Here are a couple of observations on the nature of writing for performance.
MOZART:
Some years ago, I found myself taking a summer course in playwriting from noted playwright Allen Partridge. I was toiling away on what was to become Diving In. We students would turn in our pages each day, and receive his teacherly criticism the next day.
One day, Partridge handed back my pages and he had written in red ink on the top page "Too many notes, Wolfgang!" It was the only note. I queried him and he responded "Watch Amadeus." So I did. Near the beginning of the film, Emperor Joseph II give Mozart some helpful advice:
"My dear young man, don't take it too hard. Your work is ingenious. It's quality work. And there are simply too many notes, that's all. Just cut a few and it will be perfect."So I took this up with Partridge, and received the best piece of writing advice I've ever been given. Essentially, why use a paragraph when a well wrought phrase would accomplish the same thing? Economy of word leads to greater emotional impact.

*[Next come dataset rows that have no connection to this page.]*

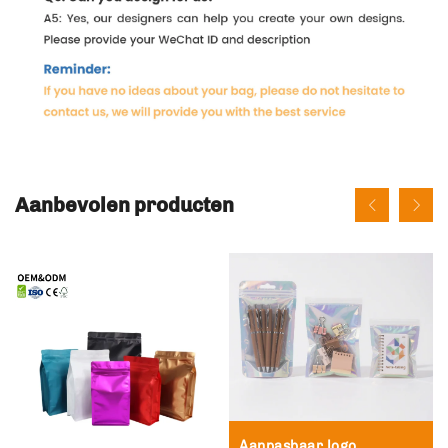
Aanbevolen producten
Aanpasbaar logo,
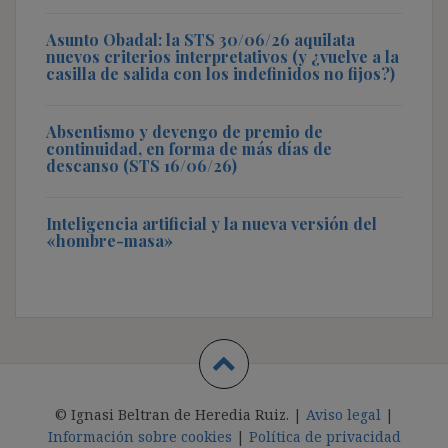
Asunto Obadal: la STS 30/06/26 aquilata
nuevos criterios interpretativos (y ¿vuelve a la
casilla de salida con los indefinidos no fijos?)
Absentismo y devengo de premio de
continuidad, en forma de más días de
descanso (STS 16/06/26)
Inteligencia artificial y la nueva versión del
«hombre-masa»
© Ignasi Beltran de Heredia Ruiz. |
Aviso legal
|
Información sobre cookies
|
Política de privacidad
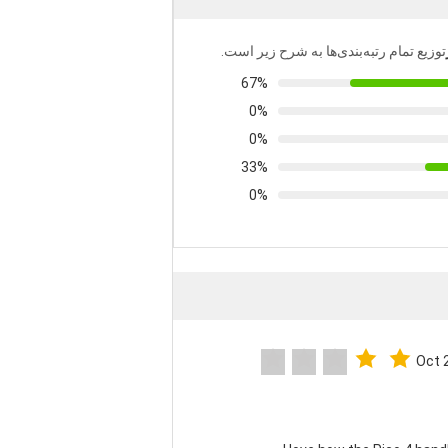
توزیع تمام رتبه‌بندی‌ها به شرح زیر است.
67%
0%
0%
33%
0%
Oct 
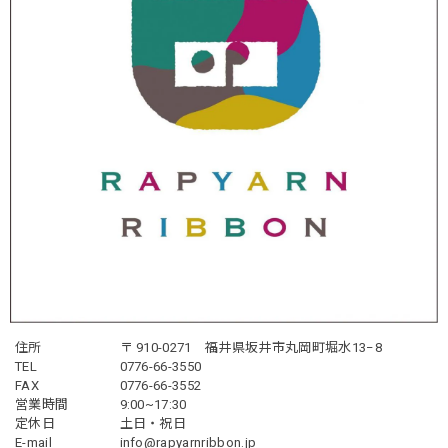
住所
〒 910-0271 福井県坂井市丸岡町堀水13−8
TEL
0776-66-3550
FAX
0776-66-3552
営業時間
9:00~17:30
定休日
土日・祝日
E-mail
info@rapyarnribbon.jp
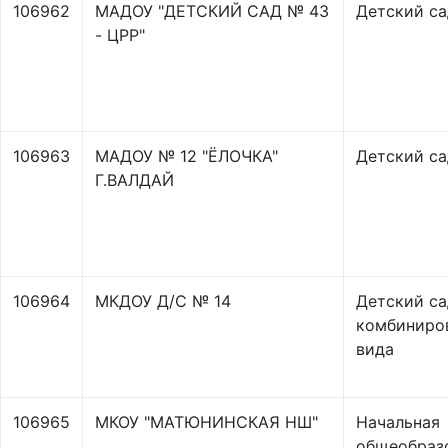
106962
МАДОУ "ДЕТСКИЙ САД № 43
Детский са
- ЦРР"
106963
МАДОУ № 12 "ЁЛОЧКА"
Детский са
Г.ВАЛДАЙ
106964
МКДОУ Д/С № 14
Детский са
комбиниро
вида
106965
МКОУ "МАТЮНИНСКАЯ НШ"
Начальная
общеобраз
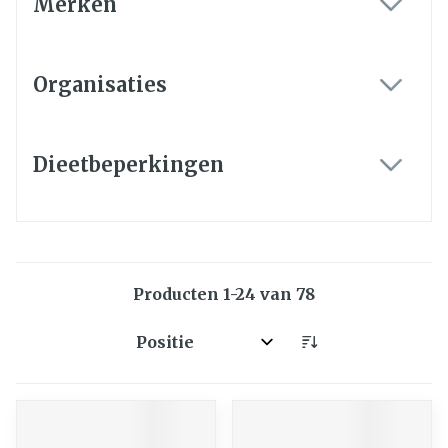
Merken
filter
Organisaties
filter
Dieetbeperkingen
filter
Producten
1
-
24
van
78
Sorteer op:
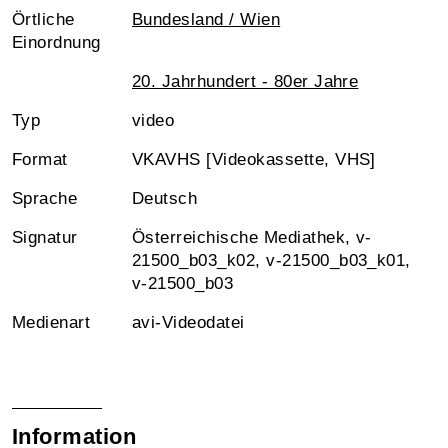
Örtliche
Bundesland / Wien
Einordnung
20. Jahrhundert - 80er Jahre
Typ
video
Format
VKAVHS [Videokassette, VHS]
Sprache
Deutsch
Signatur
Österreichische Mediathek, v-
21500_b03_k02, v-21500_b03_k01,
v-21500_b03
Medienart
avi-Videodatei
Information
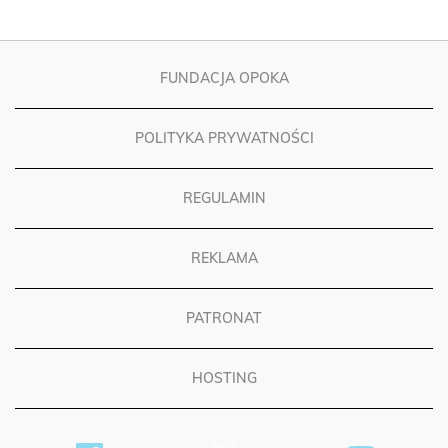
FUNDACJA OPOKA
POLITYKA PRYWATNOŚCI
REGULAMIN
REKLAMA
PATRONAT
HOSTING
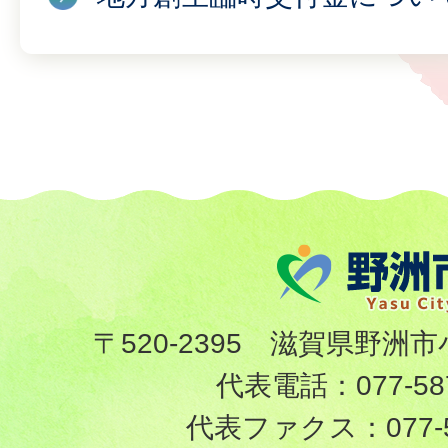
〒520-2395 滋賀県野洲市
代表電話：
077-58
代表ファクス：
077-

The analogy is a bit off, because one should strive to write like Mozart. In Mozart's work, every note is in its proper place. There is nothing superfluous. Or as Mozart retorts to the Emporer:
"Which few did you have in mind, Majesty?"Of course, he was Wolfgang Amadeus Mozart, and I was just a snot-nosed young playwright. Indeed, Diving In had a few too many "notes." It's a lesson I'm still learning.
BEETHOVEN:
The way I learned it, when Beethoven went deaf, his music went nuts. Musicians complained about the difficulty of performing his music. The notes were too high, too difficult to reach; his passages were far too complex to play with human hands. And yet, the music is beautiful, challenging and nuanced.

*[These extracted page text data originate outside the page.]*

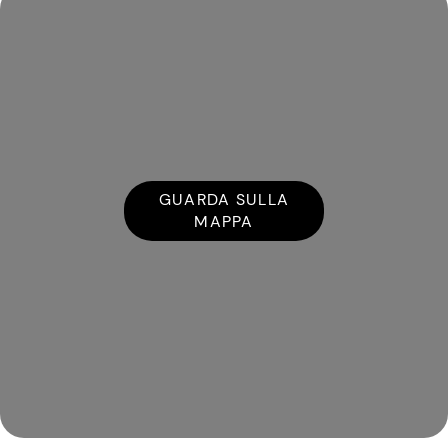
GUARDA SULLA
MAPPA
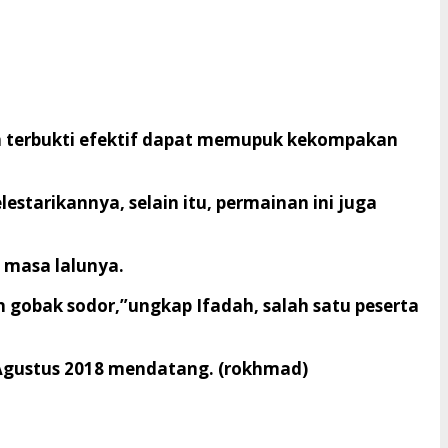
lain terbukti efektif dapat memupuk kekompakan
tarikannya, selain itu, permainan ini juga
 masa lalunya.
 gobak sodor,”ungkap Ifadah, salah satu peserta
9 Agustus 2018 mendatang. (rokhmad)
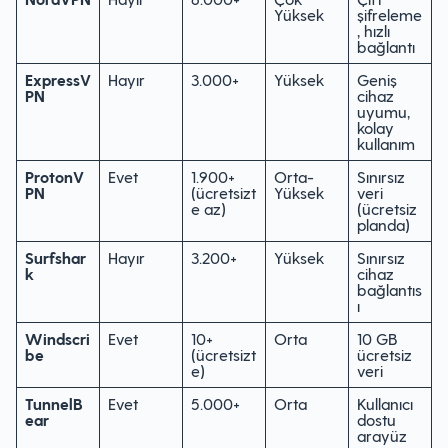
Yüksek
şifreleme
, hızlı
bağlantı
ExpressV
Hayır
3.000+
Yüksek
Geniş
PN
cihaz
uyumu,
kolay
kullanım
ProtonV
Evet
1.900+
Orta-
Sınırsız
PN
(ücretsizt
Yüksek
veri
e az)
(ücretsiz
planda)
Surfshar
Hayır
3.200+
Yüksek
Sınırsız
k
cihaz
bağlantıs
ı
Windscri
Evet
10+
Orta
10 GB
be
(ücretsizt
ücretsiz
e)
veri
TunnelB
Evet
5.000+
Orta
Kullanıcı
ear
dostu
arayüz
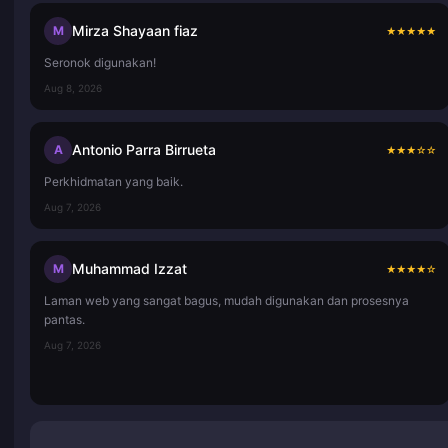
Mirza Shayaan fiaz
M
★
★
★
★
★
Seronok digunakan!
Aug 8, 2026
Antonio Parra Birrueta
A
★
★
★
☆
☆
Perkhidmatan yang baik.
Aug 7, 2026
Muhammad Izzat
M
★
★
★
★
☆
Laman web yang sangat bagus, mudah digunakan dan prosesnya
pantas.
Aug 7, 2026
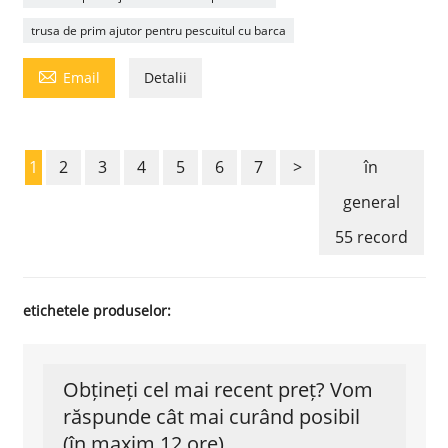
trusa de prim ajutor pentru pescuitul cu barca

Email
Detalii
1
2
3
4
5
6
7
>
în
general
55 record
etichetele produselor:
Obțineți cel mai recent preț? Vom
răspunde cât mai curând posibil
(în maxim 12 ore)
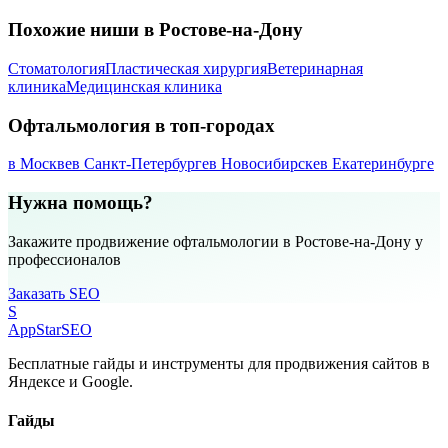
Похожие ниши в Ростове-на-Дону
Стоматология
Пластическая хирургия
Ветеринарная
клиника
Медицинская клиника
Офтальмология в топ-городах
в Москве
в Санкт-Петербурге
в Новосибирске
в Екатеринбурге
Нужна помощь?
Закажите продвижение офтальмологии в Ростове-на-Дону у
профессионалов
Заказать SEO
S
AppStar
SEO
Бесплатные гайды и инструменты для продвижения сайтов в
Яндексе и Google.
Гайды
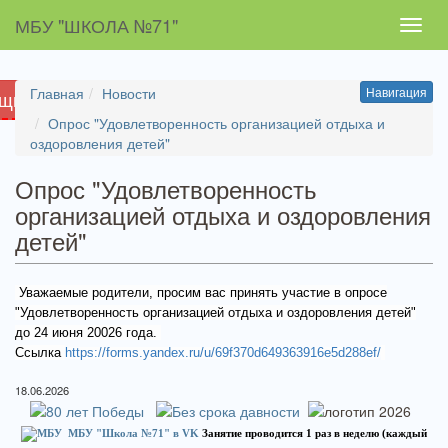
МБУ "ШКОЛА №71"
Toggl
navig
Главная
Новости
Навигация
ящих
Опрос "Удовлетворенность организацией отдыха и
оздоровления детей"
Опрос "Удовлетворенность
организацией отдыха и оздоровления
детей"
Уважаемые родители, просим вас принять участие в опросе
"Удовлетворенность организацией отдыха и оздоровления детей"
до 24 июня 20026 года.
Ссылка
https://forms.yandex.ru/u/69f370d649363916e5d288ef/
18.06.2026
МБУ "Школа №71" в VK
Занятие проводится 1 раз в неделю (каждый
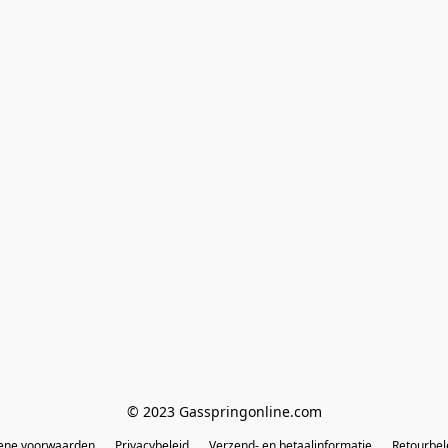
© 2023 Gasspringonline.com
ene voorwaarden
Privacybeleid
Verzend- en betaalinformatie
Retourbel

Well, I try to write like Beethoven.
Oh, I don't get too ridiculous with the demands I put on a performer. I don't expect them to sprout wings or bleed tapioca pudding.

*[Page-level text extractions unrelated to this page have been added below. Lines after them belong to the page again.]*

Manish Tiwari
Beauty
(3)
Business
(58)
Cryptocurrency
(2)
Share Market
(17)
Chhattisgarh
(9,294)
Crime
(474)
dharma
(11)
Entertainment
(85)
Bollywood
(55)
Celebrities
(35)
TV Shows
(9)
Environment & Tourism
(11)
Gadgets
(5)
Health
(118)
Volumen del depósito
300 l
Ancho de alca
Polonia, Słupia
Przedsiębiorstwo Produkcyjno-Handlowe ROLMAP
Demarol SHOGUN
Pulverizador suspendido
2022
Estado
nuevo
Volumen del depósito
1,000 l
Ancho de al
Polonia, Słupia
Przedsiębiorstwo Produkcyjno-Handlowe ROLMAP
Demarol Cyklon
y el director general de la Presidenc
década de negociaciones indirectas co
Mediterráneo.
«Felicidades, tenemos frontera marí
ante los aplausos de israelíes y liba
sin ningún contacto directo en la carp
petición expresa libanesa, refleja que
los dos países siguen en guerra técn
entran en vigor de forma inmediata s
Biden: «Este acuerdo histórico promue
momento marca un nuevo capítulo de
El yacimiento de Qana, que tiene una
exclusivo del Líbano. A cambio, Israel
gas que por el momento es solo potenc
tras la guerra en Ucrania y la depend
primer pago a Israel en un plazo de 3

However, I may write a character who makes an emotional turn "on a dime." I have a certain fondness for repetition in monologues that makes them difficult to memorize. I may even force a performer to say words and relate experiences that are horrible, embarrassing, disgusting, etc. It's only because I respect actors enough to bring my "A" game as a writer.
Mamet does this. Read Oleanna sometime. It's perhaps the most infuriating piece of dramatic literature that I've ever thrown across the room (several times.) The more I read it, the more I grow to appreciate it. It's compelling, subtle, nuanced. It's also two actors with their asses glued to furniture blathering on and on in a repetitious verbal tennis match. On the surface, nothing really seems to happen. I had the good fortune to direct the final scene of the play for an acting class, and I really began to get it: The slow burn, the psychological chess match.
I do try to write like Beethoven and write like Mozart. Because if I'm not going to really put forth the effort, what's the damn point?